- [WHAT IS NEEDED]: I need only the number of lines in this data that contain the string "return".

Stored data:
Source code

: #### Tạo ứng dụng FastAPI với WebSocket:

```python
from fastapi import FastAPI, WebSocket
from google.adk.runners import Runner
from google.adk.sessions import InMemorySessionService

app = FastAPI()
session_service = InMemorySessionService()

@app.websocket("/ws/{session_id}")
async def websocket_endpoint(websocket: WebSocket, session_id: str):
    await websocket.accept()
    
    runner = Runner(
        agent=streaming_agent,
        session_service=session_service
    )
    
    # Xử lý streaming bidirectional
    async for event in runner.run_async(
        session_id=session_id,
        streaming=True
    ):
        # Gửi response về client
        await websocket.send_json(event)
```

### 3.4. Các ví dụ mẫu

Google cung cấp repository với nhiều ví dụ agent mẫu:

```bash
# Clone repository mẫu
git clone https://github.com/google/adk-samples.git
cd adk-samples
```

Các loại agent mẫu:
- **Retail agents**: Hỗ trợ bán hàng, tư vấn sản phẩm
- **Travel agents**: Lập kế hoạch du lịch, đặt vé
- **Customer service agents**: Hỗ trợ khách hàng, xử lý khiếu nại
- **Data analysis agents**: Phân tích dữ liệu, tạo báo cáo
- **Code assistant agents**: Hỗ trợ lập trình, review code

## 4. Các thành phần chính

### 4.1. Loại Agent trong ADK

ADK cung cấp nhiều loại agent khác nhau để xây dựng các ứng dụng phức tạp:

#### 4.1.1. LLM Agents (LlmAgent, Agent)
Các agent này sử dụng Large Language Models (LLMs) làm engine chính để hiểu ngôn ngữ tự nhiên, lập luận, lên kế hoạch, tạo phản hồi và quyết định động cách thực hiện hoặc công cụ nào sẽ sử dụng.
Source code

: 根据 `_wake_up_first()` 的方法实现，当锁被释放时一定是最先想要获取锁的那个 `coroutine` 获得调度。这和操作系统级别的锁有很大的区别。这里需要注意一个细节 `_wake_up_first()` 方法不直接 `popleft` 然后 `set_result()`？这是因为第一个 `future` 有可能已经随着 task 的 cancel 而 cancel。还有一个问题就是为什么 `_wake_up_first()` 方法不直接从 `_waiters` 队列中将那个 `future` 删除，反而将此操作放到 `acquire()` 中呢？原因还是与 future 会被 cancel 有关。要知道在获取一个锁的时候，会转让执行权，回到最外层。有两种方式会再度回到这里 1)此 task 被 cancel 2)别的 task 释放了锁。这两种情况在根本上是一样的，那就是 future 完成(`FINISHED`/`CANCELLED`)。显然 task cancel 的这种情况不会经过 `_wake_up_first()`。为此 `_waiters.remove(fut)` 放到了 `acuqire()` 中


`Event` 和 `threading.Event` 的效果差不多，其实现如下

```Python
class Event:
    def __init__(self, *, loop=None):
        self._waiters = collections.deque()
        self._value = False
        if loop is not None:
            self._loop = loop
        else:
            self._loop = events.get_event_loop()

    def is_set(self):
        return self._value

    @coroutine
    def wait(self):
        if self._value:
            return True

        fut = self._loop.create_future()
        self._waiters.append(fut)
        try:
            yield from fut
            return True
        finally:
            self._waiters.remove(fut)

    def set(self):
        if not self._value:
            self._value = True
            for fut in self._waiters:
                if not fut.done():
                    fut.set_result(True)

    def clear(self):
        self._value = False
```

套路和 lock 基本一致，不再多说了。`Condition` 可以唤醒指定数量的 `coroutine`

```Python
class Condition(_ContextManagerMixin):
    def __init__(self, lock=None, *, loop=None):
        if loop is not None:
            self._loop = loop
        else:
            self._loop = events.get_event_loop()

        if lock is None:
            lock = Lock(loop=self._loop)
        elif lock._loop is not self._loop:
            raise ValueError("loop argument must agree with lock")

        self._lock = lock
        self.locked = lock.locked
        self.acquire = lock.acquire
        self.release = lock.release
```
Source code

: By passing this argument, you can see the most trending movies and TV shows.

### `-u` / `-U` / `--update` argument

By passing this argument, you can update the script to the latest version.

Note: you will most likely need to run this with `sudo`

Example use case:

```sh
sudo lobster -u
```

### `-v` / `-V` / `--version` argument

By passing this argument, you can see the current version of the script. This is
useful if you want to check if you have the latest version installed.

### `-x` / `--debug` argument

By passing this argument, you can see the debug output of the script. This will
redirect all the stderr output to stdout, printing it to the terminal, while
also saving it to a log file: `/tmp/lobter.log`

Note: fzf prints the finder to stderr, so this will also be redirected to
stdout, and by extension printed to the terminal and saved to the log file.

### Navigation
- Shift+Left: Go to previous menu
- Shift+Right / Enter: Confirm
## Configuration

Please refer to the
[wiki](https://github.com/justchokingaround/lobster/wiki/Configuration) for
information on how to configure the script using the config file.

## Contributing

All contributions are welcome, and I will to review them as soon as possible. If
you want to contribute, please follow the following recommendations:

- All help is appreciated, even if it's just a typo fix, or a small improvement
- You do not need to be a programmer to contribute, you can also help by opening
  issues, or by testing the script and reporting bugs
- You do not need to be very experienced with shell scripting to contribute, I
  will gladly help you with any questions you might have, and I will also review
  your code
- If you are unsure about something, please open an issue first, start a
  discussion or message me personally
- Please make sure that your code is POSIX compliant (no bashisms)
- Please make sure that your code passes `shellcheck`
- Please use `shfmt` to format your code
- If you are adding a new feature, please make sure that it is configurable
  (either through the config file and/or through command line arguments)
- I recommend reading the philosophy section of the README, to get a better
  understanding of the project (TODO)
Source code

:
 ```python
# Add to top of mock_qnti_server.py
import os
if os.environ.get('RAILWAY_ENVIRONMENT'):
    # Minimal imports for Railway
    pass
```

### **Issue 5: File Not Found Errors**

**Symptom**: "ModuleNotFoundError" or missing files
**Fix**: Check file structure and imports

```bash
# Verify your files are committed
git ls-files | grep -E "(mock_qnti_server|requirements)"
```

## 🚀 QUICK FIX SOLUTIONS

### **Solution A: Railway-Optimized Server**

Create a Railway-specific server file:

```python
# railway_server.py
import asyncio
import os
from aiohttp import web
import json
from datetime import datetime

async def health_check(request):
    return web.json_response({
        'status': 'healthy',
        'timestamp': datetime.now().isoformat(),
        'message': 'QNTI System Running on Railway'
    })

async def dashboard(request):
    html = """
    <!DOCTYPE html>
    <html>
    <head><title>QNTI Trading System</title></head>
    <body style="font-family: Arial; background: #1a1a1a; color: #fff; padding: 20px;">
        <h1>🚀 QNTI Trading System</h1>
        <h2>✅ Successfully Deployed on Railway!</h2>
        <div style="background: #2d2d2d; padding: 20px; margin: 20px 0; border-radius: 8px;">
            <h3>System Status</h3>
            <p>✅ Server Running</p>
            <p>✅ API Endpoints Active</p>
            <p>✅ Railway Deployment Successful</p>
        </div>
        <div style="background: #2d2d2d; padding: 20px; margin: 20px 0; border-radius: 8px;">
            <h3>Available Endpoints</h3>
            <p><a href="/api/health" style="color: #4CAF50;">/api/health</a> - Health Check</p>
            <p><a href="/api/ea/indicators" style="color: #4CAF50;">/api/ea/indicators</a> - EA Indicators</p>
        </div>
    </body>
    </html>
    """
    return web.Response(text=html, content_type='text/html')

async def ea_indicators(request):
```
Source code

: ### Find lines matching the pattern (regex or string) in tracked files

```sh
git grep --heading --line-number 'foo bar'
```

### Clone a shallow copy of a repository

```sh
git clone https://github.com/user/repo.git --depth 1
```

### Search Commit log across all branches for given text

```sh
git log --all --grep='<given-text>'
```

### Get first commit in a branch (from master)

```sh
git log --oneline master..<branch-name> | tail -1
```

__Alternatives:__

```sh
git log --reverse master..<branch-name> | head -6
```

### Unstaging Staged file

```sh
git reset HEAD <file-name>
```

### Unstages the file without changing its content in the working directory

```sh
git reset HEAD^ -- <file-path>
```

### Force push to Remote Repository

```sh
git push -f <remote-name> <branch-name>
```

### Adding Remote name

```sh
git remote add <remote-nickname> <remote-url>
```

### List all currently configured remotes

- [RESPONSE TO THE EXERCISE]: 5